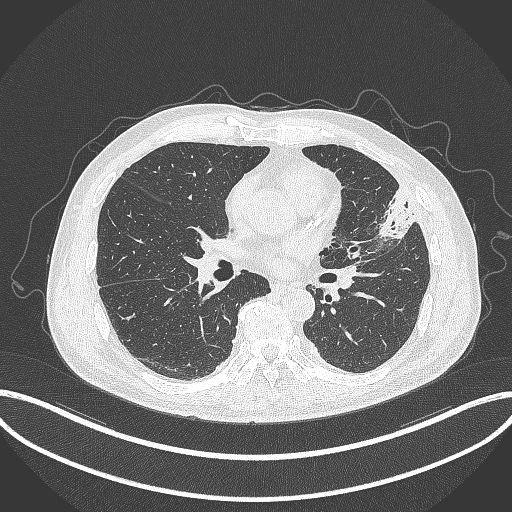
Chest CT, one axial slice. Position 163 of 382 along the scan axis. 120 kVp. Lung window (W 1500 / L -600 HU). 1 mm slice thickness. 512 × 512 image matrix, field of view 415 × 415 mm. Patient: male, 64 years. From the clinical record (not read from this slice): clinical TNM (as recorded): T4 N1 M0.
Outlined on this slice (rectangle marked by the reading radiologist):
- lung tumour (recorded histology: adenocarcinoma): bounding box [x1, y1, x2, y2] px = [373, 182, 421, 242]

--

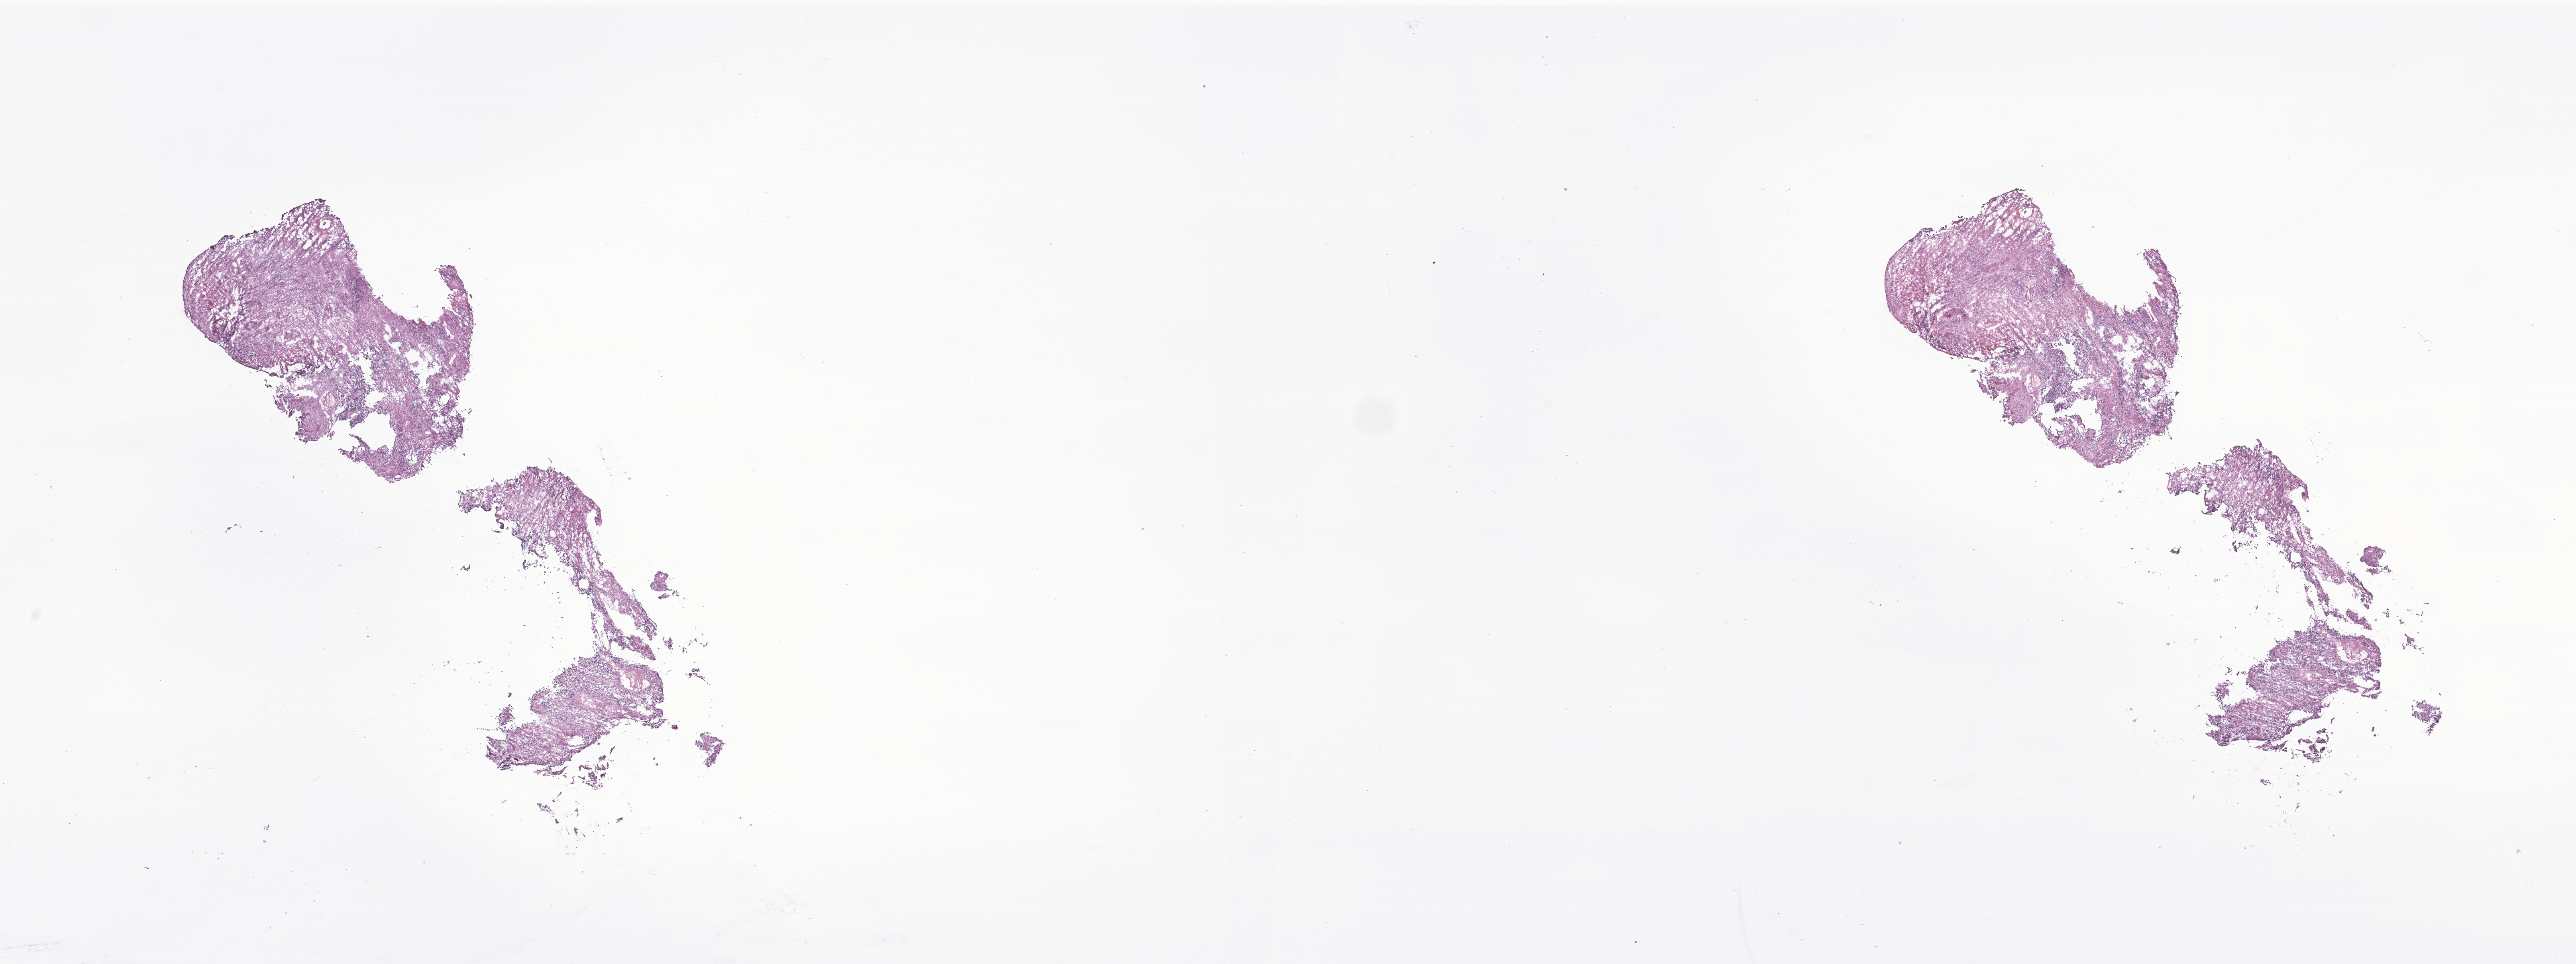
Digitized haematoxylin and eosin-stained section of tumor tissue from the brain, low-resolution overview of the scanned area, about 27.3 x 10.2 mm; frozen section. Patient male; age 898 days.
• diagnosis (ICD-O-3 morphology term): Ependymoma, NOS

What the exercise asks: Among the lines above, show every one that contains the string "Patient".

Task result:
Chest CT, one axial slice. Position 163 of 382 along the scan axis. 120 kVp. Lung window (W 1500 / L -600 HU). 1 mm slice thickness. 512 × 512 image matrix, field of view 415 × 415 mm. Patient: male, 64 years. From the clinical record (not read from this slice): clinical TNM (as recorded): T4 N1 M0.
Digitized haematoxylin and eosin-stained section of tumor tissue from the brain, low-resolution overview of the scanned area, about 27.3 x 10.2 mm; frozen section. Patient male; age 898 days.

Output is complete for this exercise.